India had an opportunity to implement a tax code that would limit market distortions, be transparent, and keep compliance costs low. But that opportunity may now be lost.
On Wednesday, West Bengal finance minister Asim Dasgupta announced that a proposed goods and services tax (GST) for India—a kind of uniform value-added tax—will have three state-level GST rates for goods: a lower rate for mass consumption goods, a normal rate, and a nominal tax on precious metals.
Illustration: Jayachandran / Mint
A uniform, single-rate GST was the opportunity for Indian companies to move beyond the complexities of disparate tax regimes; and the economy would have been unified under a single Indian market, with limited distortions.
The major issue is that different tiers of tax rates create a host of market distortions.
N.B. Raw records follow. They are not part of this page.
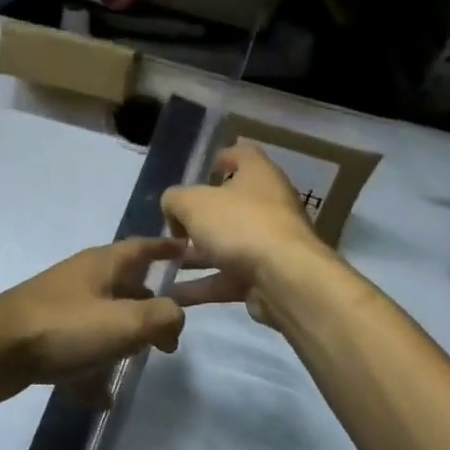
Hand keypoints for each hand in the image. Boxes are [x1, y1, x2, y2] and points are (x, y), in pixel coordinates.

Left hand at [0, 237, 187, 402]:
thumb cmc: (64, 328)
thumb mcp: (124, 322)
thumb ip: (161, 317)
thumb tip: (175, 316)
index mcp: (102, 264)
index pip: (142, 247)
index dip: (166, 249)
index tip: (188, 251)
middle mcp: (82, 278)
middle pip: (125, 286)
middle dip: (149, 308)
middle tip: (170, 337)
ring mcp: (61, 306)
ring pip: (102, 319)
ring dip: (121, 340)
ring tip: (138, 364)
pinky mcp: (44, 334)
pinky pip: (79, 349)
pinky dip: (92, 369)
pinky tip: (101, 397)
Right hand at [161, 144, 329, 325]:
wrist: (286, 280)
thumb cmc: (239, 224)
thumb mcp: (192, 203)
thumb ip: (174, 200)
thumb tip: (174, 210)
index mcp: (258, 174)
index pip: (242, 155)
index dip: (221, 159)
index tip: (200, 171)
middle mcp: (269, 204)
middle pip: (230, 205)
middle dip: (199, 217)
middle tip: (173, 227)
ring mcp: (270, 242)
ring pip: (227, 244)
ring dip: (196, 256)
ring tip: (164, 264)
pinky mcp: (267, 277)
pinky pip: (229, 277)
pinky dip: (203, 285)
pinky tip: (173, 294)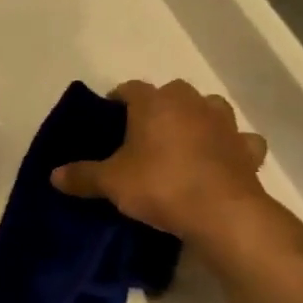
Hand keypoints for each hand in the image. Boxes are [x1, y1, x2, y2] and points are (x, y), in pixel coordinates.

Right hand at [50, 79, 270, 241]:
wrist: (223, 214)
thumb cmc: (160, 185)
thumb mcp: (111, 182)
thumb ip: (82, 176)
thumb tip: (53, 175)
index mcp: (154, 103)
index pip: (131, 88)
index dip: (118, 99)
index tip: (109, 115)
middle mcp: (191, 104)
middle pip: (173, 92)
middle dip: (159, 106)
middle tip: (143, 132)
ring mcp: (225, 125)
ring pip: (210, 108)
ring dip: (198, 118)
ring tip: (183, 141)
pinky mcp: (249, 150)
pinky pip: (240, 141)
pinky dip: (231, 146)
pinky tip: (220, 160)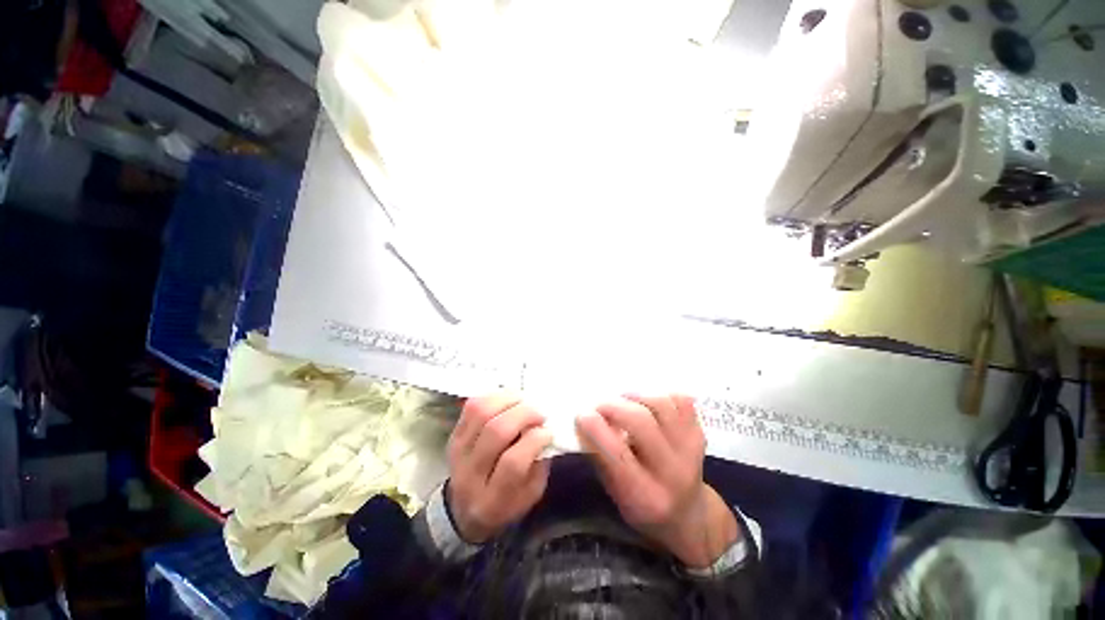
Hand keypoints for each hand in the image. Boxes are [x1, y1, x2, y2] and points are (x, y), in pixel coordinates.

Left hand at [446, 394, 552, 542]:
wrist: (465, 509)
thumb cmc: (507, 501)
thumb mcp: (531, 494)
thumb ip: (539, 464)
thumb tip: (545, 429)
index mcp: (494, 500)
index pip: (513, 462)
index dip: (534, 440)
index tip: (548, 431)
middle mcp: (470, 474)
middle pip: (496, 432)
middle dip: (523, 415)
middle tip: (539, 413)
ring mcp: (458, 452)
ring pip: (481, 413)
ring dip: (507, 400)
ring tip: (524, 401)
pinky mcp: (454, 434)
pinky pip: (472, 406)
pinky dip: (493, 396)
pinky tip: (508, 398)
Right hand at [576, 394, 738, 567]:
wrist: (688, 514)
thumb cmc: (641, 504)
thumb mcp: (614, 491)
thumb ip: (599, 456)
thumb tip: (584, 419)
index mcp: (645, 495)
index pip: (617, 454)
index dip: (596, 429)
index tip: (582, 414)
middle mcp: (672, 472)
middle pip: (642, 423)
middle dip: (614, 406)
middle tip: (600, 405)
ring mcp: (691, 450)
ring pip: (662, 405)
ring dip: (636, 397)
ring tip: (624, 401)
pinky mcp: (700, 432)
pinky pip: (681, 401)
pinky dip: (661, 395)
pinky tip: (649, 404)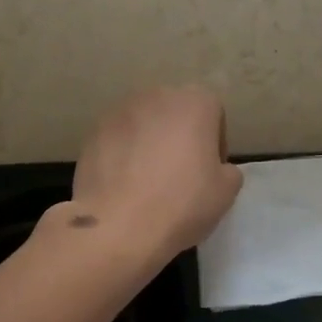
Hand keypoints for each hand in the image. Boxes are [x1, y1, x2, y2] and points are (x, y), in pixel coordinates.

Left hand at [70, 86, 242, 263]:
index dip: (215, 143)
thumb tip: (216, 168)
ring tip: (147, 181)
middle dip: (179, 137)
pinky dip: (123, 154)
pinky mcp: (93, 131)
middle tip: (180, 174)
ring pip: (144, 124)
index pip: (213, 113)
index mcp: (194, 102)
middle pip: (176, 113)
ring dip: (149, 143)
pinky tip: (123, 185)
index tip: (209, 171)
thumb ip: (227, 169)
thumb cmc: (181, 203)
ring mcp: (120, 112)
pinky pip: (118, 139)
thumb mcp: (226, 192)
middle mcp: (157, 96)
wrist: (118, 226)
This problem stems from the complexities associated with classifying goods. What will be classified as a mass consumption good, and what will be taxed at a normal rate?
If similar, and competing goods are set at different rates, that will create market inefficiencies. Consumers may be inclined to substitute to the product that is cheaper—after taxes.
And these distortions from classification will exist in other realms as well. Composite goods—or a bundle of different goods—will be difficult to parse across different tax rates. For example, how will a mobile phone with a camera be taxed? As a camera, a phone, or as a different category altogether?
The point of a GST was to give Indian firms respite from the distortions and complexities of India’s tax regime—and the complicated webs of tax codes, which are vastly disparate across states and regions. Not only could GST have simplified compliance costs, but it would have also limited the market distortions caused by taxes.
Different states had different stakes in GST because of their levels of consumption, and because of the perceived fear that essential goods would become costlier under a GST regime. What is most troubling about the GST plan is that states will be given free rein to exempt goods—that they perceive of local importance—from GST, some of which are major tax revenue generators.
It remains to be seen what GST for services will look like. But hopefully, GST reforms can be reconsidered in the near future so that the imperative of a unified market in India can actually be realized.